I admit that the explicit or admitted pretension of a critic to reconsider the production of a filmmaker with every new film in the light of his judgement has something presemptuous about it that recalls Ubu. I am also quite willing to admit that of one is human one cannot help doing this, and, short of giving up the whole idea of actually criticizing, one might as well take as a starting point the feelings, pleasant or unpleasant, one feels personally when in contact with a film. Okay, but only on condition that these first impressions are kept in their proper place. We have to take them into consideration, but we should not use them as a basis.

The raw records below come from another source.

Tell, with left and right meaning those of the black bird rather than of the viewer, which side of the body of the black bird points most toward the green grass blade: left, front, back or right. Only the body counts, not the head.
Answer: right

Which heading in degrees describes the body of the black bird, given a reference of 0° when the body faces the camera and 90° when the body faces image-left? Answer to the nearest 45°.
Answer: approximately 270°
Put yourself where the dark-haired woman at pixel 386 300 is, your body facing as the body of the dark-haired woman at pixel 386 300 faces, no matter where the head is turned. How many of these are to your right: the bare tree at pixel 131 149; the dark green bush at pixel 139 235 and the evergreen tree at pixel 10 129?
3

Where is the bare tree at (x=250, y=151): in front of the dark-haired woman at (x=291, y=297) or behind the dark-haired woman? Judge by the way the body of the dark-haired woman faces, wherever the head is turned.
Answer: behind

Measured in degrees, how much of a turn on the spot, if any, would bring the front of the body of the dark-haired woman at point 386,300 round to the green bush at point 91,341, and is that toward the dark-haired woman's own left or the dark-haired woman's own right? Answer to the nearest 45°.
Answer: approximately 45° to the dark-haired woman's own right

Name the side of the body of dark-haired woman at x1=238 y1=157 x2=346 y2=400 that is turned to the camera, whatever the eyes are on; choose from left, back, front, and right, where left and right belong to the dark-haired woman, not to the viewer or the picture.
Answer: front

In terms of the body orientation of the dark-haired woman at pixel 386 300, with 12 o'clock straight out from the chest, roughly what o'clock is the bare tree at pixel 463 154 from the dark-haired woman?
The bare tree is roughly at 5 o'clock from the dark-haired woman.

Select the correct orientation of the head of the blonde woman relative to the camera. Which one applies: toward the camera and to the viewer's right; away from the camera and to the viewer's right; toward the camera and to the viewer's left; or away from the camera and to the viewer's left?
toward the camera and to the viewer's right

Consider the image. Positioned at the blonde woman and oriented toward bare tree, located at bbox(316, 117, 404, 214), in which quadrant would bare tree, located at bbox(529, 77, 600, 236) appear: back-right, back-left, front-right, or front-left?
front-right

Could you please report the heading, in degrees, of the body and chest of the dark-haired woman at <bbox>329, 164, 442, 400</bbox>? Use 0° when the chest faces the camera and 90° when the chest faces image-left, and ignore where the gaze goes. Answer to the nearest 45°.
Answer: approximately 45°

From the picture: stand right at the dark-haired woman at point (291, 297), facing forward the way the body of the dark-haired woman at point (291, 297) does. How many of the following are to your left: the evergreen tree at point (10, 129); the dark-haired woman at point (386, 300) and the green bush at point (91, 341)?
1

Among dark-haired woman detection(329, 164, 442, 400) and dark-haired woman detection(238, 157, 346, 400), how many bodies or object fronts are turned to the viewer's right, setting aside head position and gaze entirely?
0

In other words, every critical act should consist of referring the film in question to a scale of values, but this reference is not merely a matter of intelligence; the sureness of one's judgement arise also, or perhaps even first of all (in the chronological sense of the word), from a general impression experienced during a film. I feel there are two symmetrical heresies, which are (a) objectively applying to a film a critical all-purpose yardstick, and (b) considering it sufficient simply to state one's pleasure or disgust. The first denies the role of taste, the second presupposes the superiority of the critic's taste to that of the author. Coldness... or presumption!
(...)
It is unfortunate to praise a film that in no way deserves it, but the dangers are less far-reaching than when a worthwhile film is rejected because its director has made nothing good up to that point.
(...)
To conclude: the politique des auteurs seems to me to hold and defend and essential critical truth that the cinema needs more than the other arts, precisely because ac act of true creation is more uncertain and vulnerable in the cinema than elsewhere. But its exclusive practice leads to another danger: the negation of film to the benefit of praise of its auteur. I have tried to show why mediocre auteurs can, by accident, make admirable films, and how, conversely, a genius can fall victim to an equally accidental sterility. I feel that this useful and fruitful approach, quite apart from its polemical value, should be complemented by other approaches to the cinematic phenomenon which will restore to a film its quality as a work of art. This does not mean one has to deny the role of the auteur, but simply give him back the preposition without which the noun auteur remains a halting concept. Auteur, yes, but what of?